Freeh Investigation Costs More Than $1 Million; PSU Board PR Approaches $500,000
Penn State paid the firm of former FBI Director Louis Freeh nearly $1.15 million through Dec. 31.
Associated press-conference and public-relations expenses for Freeh's group reached $283,727 in additional fees covered by the university.
At the same time, in November and December, Penn State tallied almost $500,000 in fees owed to Ketchum Communications, a prominent firm that handled crisis management for the university board.
Those details -- and several others -- are included in an expense breakdown that Penn State released this week, citing financial impacts from the Jerry Sandusky criminal charges and related fallout at the university.
On Monday evening, Penn State launched a new openness website that addresses a variety of often-asked questions about the crisis. Specifically, it reports the university spent, in November and December, just shy of $3.2 million overall on legal fees, consultants and public-relations firms associated with the situation.
A more-specific delineation of the costs shows the Freeh organization, leading a board-initiated investigation at Penn State, accounted for well more than a third of those expenses.
Penn State shared that more-specific overview with StateCollege.com. Among its highlights:
- Reed Smith, a law firm that provides counsel to the university trustees, billed the university for $506,162 in services in November and December.
- Those billing Penn State for overall university legal defense and crisis management in those months include Saul Ewing ($172,658), Duane Morris ($65,771) and Lany J. Davis and Associates ($26,354). Total crisis-related legal defense for the university itself in those months is listed at $359,735.

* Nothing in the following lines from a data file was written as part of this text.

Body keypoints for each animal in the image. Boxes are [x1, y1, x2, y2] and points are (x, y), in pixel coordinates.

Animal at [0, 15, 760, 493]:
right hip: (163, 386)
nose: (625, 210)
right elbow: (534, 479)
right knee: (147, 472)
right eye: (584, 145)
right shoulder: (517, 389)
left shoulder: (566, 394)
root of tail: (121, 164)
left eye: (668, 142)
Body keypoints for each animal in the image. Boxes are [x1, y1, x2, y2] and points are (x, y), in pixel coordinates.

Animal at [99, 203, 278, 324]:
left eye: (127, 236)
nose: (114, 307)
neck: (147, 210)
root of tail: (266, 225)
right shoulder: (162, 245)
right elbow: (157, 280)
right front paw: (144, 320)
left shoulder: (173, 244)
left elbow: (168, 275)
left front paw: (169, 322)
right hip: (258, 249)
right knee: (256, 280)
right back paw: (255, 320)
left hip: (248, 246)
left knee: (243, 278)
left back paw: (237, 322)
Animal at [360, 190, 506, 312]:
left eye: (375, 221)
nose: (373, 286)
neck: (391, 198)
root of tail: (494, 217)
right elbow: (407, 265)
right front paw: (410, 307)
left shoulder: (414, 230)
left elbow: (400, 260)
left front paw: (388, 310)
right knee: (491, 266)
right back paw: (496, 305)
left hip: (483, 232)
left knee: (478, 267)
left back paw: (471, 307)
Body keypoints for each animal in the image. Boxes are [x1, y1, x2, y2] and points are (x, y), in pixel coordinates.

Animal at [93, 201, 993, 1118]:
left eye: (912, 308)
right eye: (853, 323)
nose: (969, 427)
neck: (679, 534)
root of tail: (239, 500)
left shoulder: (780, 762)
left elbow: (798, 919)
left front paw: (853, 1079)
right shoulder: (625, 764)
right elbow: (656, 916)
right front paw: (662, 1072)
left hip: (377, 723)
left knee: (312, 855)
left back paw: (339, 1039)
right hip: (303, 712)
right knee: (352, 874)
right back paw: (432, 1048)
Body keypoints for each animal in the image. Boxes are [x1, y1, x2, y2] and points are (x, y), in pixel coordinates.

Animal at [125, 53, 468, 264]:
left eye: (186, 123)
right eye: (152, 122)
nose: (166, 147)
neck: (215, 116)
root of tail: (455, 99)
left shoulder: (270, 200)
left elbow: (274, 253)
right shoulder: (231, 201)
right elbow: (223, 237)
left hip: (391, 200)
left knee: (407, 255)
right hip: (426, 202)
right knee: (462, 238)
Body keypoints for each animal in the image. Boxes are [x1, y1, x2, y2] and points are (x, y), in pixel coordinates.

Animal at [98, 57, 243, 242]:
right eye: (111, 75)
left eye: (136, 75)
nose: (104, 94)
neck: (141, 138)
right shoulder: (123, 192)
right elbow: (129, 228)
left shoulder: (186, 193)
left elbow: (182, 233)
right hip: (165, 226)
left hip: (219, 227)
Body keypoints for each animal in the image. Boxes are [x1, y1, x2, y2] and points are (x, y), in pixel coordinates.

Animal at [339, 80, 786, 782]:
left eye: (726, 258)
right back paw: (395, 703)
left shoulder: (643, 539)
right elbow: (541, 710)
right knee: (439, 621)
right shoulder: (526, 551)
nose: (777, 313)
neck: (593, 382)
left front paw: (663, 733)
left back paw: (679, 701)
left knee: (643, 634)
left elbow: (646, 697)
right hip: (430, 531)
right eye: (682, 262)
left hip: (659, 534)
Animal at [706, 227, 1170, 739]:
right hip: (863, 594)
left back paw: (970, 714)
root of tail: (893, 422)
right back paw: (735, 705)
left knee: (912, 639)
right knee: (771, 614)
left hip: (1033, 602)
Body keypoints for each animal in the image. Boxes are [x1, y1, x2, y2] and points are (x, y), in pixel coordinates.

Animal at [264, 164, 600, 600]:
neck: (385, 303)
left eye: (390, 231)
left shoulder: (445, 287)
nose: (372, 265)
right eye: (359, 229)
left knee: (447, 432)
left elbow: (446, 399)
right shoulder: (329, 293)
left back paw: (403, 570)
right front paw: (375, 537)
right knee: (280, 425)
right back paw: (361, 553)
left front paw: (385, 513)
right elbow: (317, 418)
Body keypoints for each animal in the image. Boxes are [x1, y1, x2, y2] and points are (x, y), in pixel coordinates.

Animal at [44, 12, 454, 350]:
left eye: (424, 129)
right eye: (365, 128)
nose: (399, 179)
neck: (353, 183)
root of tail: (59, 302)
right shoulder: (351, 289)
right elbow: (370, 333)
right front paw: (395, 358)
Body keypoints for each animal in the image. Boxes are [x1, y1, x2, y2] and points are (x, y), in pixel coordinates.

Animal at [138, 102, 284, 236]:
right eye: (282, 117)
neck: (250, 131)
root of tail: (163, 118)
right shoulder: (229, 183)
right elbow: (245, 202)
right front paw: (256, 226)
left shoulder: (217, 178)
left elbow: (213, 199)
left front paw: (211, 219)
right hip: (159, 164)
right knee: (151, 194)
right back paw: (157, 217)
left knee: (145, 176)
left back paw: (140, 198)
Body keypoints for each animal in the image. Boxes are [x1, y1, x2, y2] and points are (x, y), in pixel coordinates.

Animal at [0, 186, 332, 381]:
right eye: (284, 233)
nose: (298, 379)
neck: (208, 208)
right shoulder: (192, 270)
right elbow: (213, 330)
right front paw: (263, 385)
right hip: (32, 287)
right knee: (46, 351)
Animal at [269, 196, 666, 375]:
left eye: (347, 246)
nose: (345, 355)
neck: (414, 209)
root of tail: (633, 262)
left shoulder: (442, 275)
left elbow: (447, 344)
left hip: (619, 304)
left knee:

- In the same period, Penn State has covered $65,842 in fees to Farrell and Reisinger, representing retired Senior Vice President Gary Schultz, and $82,697 in fees to Caroline M. Roberto, representing Athletic Director Tim Curley.
Penn State has said insurance polices are expected to cover the defense of claims against the university, its employees and trustees.
"Legal and other expenses not covered by insurance are expected to be funded from interest revenues with respect to loans made by the university or from additional payments made by the athletic department to the university with respect to the financing of the most recent Beaver Stadium expansion," the university's new openness website reads.